──────── Text extract

Reputation: 885
I'm trying to implement FFT transformation of signal with CUDA in C#. I'm using managedCUDA library for that. I've implemented it, but it looks horrible and it is not efficient at all.
Here is my working code:
public static float[] doFFT(float[] data)
{
CudaContext cntxt = new CudaContext();
CudaDeviceVariable<float2> devData = new CudaDeviceVariable<float2>(data.Length);
float2[] fData = new float2[data.Length];
for (int i = 0; i < data.Length; i++)
{
fData[i].x = data[i];
}
devData.CopyToDevice(fData);
CudaFFTPlanMany fftPlan = new CudaFFTPlanMany(1, new int[] { data.Length }, 1, cufftType.R2C);
fftPlan.Exec(devData.DevicePointer, TransformDirection.Forward);
float2[] result = new float2[data.Length];
devData.CopyToHost(result);
fftPlan.Dispose();
float[][] res = new float[2][];
res[0] = new float[data.Length];
res[1] = new float[data.Length];
for (int i = 0; i < data.Length; i++)
{
res[0][i] = result[i].x;
res[1][i] = result[i].y;
}
return res[0];
}
How can I avoid of manual copying of my signal data into float2 array? And how can I avoid of reverse copying of complex data into single-dimension float array (just real part of complex number)?
I've tried for example copying there:
CudaDeviceVariable<float> devData = data;
as I found somewhere, but I'm getting wrong results :-/
Thanks a lot!
Juraj
Upvotes: 0
Views: 1327
Reputation: 1024
You need to pad the input array to the right size if you're doing R2C inplace FFTs. See also the CUFFT documentation, chapter 2.4. Data Layout, page 6. Conversion on host side is not necessary. The following example code should point you into the right direction, whereas it is not complete, e.g. no cleanup at the end...
//Context creation not necessary if CudaFFTPlan is the first Cuda related call
//Cufft creates a new context if none exists and we can use it implicitly afterwards
//CudaContext ctx = new CudaContext();
float[] h_dataIn = new float[] { 1, 2, 3, 4, 5, 6, 7, 8, 9, 0 };
//Caution: Array sizes matter! See CUFFFT-Documentation...

────────────────
──────── Data rows

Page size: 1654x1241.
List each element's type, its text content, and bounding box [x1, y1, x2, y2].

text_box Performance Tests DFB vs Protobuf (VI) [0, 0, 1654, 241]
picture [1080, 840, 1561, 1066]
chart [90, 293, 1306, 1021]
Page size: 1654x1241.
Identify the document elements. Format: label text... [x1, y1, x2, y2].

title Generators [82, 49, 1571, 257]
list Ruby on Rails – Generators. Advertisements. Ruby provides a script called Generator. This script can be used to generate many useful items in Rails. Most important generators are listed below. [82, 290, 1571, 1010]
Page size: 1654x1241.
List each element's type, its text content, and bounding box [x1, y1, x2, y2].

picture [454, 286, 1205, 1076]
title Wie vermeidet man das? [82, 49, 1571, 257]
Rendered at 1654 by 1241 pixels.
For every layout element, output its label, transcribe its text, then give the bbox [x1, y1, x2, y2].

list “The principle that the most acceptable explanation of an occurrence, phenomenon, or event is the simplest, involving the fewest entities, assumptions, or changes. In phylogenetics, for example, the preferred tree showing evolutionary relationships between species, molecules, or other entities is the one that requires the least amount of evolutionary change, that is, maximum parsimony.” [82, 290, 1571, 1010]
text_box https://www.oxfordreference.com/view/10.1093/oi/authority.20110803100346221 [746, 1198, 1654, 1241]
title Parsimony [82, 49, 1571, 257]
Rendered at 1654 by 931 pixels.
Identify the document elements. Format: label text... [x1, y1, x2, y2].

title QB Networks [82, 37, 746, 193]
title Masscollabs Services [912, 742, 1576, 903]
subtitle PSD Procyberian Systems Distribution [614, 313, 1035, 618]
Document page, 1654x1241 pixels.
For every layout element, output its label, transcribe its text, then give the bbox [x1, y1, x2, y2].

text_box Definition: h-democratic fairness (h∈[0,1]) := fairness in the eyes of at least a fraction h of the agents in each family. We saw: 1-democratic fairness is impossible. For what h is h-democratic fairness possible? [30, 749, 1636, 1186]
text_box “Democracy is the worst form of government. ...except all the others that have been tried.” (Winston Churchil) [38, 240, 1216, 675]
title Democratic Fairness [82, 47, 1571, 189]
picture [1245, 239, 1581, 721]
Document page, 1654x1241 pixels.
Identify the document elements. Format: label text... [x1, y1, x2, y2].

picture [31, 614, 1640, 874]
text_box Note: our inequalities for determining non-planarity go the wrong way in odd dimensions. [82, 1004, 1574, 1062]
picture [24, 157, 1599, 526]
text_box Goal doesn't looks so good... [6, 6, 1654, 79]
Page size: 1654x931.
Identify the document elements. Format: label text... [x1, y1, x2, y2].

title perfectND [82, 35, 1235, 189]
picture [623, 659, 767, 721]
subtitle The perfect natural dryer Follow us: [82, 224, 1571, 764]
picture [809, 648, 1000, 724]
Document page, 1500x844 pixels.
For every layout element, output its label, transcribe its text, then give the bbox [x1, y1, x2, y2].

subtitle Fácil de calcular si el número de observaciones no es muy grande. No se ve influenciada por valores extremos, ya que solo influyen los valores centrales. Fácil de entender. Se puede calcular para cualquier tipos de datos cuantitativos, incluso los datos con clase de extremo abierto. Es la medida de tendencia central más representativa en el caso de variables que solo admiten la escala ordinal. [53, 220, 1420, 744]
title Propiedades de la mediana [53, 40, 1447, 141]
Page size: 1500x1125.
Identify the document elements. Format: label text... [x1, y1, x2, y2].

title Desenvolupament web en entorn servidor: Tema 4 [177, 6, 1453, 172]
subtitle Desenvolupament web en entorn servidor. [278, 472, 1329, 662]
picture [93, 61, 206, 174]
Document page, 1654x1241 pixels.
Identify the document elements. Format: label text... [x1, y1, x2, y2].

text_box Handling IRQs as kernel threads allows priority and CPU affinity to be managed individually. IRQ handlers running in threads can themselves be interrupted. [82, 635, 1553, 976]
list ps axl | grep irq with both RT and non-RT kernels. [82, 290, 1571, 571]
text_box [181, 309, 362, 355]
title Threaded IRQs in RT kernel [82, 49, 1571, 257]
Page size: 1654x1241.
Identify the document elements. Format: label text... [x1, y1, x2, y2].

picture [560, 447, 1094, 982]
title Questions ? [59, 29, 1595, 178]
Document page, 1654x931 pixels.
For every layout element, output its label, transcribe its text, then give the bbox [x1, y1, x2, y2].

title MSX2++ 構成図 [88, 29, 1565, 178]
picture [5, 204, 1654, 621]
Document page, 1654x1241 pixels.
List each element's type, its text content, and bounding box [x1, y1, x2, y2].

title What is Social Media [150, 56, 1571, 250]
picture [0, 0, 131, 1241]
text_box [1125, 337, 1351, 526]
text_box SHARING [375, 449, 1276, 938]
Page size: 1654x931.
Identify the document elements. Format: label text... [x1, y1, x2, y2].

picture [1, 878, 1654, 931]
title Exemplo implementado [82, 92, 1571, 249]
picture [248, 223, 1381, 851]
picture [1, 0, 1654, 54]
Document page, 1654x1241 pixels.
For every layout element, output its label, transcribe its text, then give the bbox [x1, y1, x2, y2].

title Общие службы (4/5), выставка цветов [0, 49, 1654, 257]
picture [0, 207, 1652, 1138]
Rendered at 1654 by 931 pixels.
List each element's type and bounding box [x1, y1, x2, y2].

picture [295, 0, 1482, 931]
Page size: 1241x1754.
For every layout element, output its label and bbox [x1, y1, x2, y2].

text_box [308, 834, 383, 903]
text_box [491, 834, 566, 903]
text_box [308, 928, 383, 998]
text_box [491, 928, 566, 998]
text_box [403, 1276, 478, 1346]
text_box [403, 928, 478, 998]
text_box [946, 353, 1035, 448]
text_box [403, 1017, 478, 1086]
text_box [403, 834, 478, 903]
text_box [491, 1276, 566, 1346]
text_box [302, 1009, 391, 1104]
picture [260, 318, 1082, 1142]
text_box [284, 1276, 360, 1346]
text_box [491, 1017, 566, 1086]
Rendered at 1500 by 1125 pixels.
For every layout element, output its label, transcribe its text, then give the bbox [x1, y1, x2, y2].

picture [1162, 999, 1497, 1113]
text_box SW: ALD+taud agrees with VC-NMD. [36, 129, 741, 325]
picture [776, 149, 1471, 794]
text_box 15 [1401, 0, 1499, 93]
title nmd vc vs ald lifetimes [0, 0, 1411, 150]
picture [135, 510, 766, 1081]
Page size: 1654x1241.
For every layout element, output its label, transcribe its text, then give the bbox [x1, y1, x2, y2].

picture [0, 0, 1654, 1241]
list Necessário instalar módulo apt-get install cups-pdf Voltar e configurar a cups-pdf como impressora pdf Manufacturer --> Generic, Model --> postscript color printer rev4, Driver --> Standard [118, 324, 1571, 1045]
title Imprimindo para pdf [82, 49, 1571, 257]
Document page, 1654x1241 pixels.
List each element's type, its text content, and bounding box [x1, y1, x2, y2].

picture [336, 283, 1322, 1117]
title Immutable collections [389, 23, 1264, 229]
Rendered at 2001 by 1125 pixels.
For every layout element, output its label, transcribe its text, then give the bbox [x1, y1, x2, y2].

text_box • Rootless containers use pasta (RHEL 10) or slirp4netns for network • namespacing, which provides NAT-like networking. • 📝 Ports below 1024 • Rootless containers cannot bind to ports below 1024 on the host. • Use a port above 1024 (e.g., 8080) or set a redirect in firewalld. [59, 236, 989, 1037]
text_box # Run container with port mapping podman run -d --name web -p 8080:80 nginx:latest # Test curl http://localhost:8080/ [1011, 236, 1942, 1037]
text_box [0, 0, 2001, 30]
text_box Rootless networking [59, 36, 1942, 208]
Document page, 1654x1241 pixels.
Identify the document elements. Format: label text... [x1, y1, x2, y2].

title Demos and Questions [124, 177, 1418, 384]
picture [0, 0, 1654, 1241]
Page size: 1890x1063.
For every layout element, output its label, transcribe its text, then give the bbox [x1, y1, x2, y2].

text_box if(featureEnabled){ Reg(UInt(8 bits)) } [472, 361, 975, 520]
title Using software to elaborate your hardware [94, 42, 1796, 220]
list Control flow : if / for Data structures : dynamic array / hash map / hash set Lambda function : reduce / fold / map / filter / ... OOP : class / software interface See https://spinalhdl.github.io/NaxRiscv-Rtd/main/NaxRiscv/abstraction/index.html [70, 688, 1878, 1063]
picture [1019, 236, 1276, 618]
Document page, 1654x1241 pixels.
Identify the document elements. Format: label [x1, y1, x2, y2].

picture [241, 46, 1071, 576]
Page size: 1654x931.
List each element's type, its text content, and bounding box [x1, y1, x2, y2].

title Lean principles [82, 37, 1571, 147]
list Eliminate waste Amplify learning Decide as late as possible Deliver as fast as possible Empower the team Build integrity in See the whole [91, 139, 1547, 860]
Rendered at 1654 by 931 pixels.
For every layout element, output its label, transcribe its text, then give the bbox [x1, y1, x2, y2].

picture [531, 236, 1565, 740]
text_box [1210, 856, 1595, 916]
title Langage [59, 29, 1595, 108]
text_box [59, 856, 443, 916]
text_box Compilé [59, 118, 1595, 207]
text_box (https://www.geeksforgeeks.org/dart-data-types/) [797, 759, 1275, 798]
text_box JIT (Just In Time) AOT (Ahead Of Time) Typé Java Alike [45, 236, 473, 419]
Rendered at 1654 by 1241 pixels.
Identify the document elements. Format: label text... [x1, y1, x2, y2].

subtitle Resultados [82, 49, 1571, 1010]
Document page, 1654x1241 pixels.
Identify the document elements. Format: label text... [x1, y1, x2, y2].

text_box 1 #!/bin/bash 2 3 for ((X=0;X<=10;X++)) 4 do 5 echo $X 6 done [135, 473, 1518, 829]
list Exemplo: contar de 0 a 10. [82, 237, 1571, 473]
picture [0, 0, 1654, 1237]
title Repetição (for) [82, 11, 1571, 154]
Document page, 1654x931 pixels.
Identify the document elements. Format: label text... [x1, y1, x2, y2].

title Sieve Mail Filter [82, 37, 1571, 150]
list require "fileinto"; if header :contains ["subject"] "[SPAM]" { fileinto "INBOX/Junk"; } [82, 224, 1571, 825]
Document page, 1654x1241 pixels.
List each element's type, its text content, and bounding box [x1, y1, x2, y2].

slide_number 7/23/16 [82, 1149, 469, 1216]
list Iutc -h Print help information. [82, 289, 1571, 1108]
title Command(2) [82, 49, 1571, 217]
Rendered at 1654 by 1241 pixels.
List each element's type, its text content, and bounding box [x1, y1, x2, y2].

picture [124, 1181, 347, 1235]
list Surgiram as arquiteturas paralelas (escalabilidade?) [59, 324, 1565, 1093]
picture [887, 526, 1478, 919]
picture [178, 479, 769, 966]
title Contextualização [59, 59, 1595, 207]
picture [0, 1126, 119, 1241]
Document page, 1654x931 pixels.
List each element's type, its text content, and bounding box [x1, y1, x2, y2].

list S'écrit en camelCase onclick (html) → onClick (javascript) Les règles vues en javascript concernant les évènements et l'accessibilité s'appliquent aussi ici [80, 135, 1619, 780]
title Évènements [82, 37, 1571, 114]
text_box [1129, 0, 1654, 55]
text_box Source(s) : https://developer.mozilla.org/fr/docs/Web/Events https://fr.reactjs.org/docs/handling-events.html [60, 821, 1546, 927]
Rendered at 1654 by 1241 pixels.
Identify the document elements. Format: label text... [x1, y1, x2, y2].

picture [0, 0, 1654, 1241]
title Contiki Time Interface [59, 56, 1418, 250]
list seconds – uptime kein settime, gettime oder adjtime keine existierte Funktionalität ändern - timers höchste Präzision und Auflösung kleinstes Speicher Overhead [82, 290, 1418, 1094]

────────────────

__Written task 1__. In the CUDA FFT thread, list every method the doFFT code calls on an object variable, in the order they appear.
__Written task 2__. Retype the rows from their start up to and including the line with "title Wie vermeidet".

__Expected output 1__.
CopyToDevice
Exec
CopyToHost
Dispose

__Expected output 2__.
Page size: 1654x1241.
List each element's type, its text content, and bounding box [x1, y1, x2, y2].

text_box Performance Tests DFB vs Protobuf (VI) [0, 0, 1654, 241]
picture [1080, 840, 1561, 1066]
chart [90, 293, 1306, 1021]
Page size: 1654x1241.
Identify the document elements. Format: label text... [x1, y1, x2, y2].

title Generators [82, 49, 1571, 257]
list Ruby on Rails – Generators. Advertisements. Ruby provides a script called Generator. This script can be used to generate many useful items in Rails. Most important generators are listed below. [82, 290, 1571, 1010]
Page size: 1654x1241.
List each element's type, its text content, and bounding box [x1, y1, x2, y2].

picture [454, 286, 1205, 1076]
title Wie vermeidet man das? [82, 49, 1571, 257]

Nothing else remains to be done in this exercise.